I know we are in the thoughts and prayers of everyone back home. I do thank you for it. I know without God's protection this could be much worse. I was very glad to hear that we got Osama Bin Laden. It was almost too good to be true. I had almost given up hope that we would ever get him. Some say it is bad to feel satisfaction in the death of another regardless of what bad things that person did. I disagree. To say it is bad to be glad that man is dead is like saying it is bad to glad Hitler is dead, or that it will be bad to be happy that Satan is finally defeated one day. Sometimes I feel like we spend too much time trying to appease and please those that are clearly evil and not enough time exterminating them.
But I realize I am ranting and probably venting right now. Just like Iraq I have met some good people here. At least they seem to be. I have five Afghan interpreters assigned to my company. One is already a US citizen and has a home in Arizona. The others are all hoping to gain US citizenship some day. One very young and very idealistic one would wipe the Taliban out himself I think if he could get his hand on a weapon. But they are not allowed to engage in combat as interpreters. But if he should ever get his hands on a weapon in combat and lend us a hand, so be it.
Well I must go now. I will try to keep everyone updated. I often get asked the question "what do you need over there?" I have all of the food I could want so please do not send any to me. Most of what I cannot get here my wife provides. But if you want to send something you can put together care packages with anything from toiletries, candy and snacks, books, magazines, card games or other small games. The guys love to play dominoes, spades and really just about any game to kepp them busy between missions and training.
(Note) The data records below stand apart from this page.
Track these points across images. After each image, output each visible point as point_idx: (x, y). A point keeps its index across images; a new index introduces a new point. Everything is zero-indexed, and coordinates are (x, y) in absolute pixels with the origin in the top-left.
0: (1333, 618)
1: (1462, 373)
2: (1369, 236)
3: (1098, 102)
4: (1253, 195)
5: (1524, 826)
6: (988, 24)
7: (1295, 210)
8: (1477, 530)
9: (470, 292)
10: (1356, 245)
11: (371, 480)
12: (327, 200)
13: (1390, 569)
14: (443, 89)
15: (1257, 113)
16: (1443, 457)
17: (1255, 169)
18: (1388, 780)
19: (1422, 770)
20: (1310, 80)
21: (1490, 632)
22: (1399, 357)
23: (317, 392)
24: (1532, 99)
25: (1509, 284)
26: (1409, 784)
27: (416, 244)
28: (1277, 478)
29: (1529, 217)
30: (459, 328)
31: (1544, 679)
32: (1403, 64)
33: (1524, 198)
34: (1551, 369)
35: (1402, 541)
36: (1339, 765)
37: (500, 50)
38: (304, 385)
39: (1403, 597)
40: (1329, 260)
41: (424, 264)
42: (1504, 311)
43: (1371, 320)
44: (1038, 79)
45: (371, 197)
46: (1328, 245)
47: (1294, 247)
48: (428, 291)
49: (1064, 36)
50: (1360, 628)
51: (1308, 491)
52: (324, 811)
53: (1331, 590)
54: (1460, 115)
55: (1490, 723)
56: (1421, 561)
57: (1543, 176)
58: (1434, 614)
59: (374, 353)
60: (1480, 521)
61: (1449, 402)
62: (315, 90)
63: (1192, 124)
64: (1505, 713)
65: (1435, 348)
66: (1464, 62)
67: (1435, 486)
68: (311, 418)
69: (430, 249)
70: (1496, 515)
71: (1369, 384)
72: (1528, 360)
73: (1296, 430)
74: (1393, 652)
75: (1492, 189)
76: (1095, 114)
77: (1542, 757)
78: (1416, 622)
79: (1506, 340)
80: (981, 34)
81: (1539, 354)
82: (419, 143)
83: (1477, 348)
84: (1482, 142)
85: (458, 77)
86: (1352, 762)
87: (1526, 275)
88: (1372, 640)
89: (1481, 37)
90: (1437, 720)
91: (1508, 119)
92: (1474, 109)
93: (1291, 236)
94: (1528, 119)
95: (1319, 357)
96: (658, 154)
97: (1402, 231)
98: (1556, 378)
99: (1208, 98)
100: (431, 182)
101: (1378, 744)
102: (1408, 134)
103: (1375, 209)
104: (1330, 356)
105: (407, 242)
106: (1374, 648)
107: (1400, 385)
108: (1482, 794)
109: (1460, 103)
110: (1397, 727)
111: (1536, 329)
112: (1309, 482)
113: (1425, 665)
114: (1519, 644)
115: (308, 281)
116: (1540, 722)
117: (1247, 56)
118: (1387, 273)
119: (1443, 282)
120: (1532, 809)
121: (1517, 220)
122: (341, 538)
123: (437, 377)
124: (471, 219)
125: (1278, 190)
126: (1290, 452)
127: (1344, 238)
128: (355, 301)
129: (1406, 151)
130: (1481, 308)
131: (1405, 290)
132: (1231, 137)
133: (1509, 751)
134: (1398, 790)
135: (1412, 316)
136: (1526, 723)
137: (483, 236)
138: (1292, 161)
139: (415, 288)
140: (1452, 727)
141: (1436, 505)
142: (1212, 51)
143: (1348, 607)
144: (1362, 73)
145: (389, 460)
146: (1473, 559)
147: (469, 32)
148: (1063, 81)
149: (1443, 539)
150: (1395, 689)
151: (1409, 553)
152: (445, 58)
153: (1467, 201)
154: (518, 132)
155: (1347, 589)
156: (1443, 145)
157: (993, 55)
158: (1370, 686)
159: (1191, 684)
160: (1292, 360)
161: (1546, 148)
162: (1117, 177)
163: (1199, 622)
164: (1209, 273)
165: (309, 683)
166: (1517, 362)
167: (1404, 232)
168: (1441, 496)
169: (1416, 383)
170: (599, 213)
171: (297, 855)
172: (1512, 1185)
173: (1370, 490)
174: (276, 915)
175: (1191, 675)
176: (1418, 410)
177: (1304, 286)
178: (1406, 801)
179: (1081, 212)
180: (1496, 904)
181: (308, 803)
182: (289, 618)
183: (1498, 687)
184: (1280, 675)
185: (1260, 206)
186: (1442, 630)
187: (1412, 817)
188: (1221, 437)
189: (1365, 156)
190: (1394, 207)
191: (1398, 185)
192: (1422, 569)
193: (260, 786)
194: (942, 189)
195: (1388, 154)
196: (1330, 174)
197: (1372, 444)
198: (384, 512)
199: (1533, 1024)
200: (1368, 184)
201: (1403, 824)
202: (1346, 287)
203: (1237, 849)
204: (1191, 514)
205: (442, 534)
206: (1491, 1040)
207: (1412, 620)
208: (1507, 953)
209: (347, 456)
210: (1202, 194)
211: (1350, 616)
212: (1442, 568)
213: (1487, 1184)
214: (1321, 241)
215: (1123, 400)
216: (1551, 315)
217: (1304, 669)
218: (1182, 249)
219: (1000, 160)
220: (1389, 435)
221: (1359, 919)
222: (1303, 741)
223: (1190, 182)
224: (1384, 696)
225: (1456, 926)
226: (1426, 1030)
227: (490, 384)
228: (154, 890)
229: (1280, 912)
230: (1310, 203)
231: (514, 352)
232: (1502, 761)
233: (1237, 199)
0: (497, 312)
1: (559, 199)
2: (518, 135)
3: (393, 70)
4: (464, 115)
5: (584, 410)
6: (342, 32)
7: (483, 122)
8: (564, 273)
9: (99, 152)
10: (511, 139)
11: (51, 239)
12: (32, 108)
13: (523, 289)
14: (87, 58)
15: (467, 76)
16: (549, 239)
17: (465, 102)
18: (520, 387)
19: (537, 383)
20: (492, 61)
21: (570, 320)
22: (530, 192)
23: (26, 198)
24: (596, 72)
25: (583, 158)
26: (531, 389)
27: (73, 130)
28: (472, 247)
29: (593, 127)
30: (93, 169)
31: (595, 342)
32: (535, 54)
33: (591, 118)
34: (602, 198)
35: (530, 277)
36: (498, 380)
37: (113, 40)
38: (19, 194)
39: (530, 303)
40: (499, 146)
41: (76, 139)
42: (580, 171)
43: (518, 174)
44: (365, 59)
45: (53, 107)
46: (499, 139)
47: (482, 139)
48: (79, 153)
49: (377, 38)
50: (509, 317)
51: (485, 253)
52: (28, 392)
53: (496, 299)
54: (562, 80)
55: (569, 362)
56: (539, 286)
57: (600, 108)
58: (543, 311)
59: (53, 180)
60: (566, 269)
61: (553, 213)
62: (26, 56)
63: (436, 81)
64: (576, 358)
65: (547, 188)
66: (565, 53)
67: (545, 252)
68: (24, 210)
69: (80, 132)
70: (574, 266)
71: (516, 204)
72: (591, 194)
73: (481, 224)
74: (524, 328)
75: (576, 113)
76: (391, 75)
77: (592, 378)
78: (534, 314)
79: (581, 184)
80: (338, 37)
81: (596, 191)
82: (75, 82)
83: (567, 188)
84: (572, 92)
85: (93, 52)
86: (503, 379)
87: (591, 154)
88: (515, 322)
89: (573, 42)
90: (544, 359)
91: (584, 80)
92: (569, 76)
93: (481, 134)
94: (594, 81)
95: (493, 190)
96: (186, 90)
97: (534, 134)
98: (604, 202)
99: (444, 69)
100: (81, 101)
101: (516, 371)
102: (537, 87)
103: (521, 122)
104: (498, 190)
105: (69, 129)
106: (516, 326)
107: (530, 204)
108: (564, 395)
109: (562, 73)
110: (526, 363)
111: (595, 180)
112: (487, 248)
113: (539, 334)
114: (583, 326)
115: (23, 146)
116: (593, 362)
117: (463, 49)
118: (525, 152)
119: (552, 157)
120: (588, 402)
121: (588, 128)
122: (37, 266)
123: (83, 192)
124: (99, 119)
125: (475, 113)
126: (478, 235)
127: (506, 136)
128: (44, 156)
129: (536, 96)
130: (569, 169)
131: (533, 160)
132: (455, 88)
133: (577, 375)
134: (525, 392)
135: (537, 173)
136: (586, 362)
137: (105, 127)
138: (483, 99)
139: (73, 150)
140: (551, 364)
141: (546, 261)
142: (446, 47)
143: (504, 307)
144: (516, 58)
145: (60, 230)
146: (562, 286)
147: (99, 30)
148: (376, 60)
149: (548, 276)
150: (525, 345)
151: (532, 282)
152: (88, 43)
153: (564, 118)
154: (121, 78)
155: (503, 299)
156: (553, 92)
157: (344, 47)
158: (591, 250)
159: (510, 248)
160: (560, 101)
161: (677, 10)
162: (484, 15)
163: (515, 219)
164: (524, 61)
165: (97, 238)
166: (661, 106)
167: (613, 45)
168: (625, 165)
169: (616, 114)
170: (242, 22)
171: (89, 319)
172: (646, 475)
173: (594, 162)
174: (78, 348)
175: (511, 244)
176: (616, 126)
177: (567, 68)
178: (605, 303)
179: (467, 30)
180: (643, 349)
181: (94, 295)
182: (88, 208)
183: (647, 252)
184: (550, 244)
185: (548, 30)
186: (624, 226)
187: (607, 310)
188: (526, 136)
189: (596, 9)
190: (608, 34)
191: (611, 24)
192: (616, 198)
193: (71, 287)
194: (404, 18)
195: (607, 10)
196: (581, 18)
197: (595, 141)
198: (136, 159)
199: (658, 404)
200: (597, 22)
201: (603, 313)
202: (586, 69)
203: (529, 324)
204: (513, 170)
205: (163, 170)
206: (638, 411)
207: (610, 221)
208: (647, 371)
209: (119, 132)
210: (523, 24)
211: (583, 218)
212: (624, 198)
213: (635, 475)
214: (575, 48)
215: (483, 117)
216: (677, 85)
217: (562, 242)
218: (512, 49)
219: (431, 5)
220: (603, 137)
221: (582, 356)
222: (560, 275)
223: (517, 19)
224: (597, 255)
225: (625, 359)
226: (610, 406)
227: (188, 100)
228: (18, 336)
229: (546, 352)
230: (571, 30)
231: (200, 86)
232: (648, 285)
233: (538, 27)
We also look for small toys, stuffed animals and writing materials such as sharpened pencils and notepads to distribute to the children here. Education here, especially in the outlying areas like where I am, is almost non-existent. So anything that might help them learn, keeping in mind that very few can read or write, would be useful.
I think the key to finally getting this country on it's feet one day is going to be educating the youth that there is a better way to do things.
And of course we need your prayers. So keep them coming.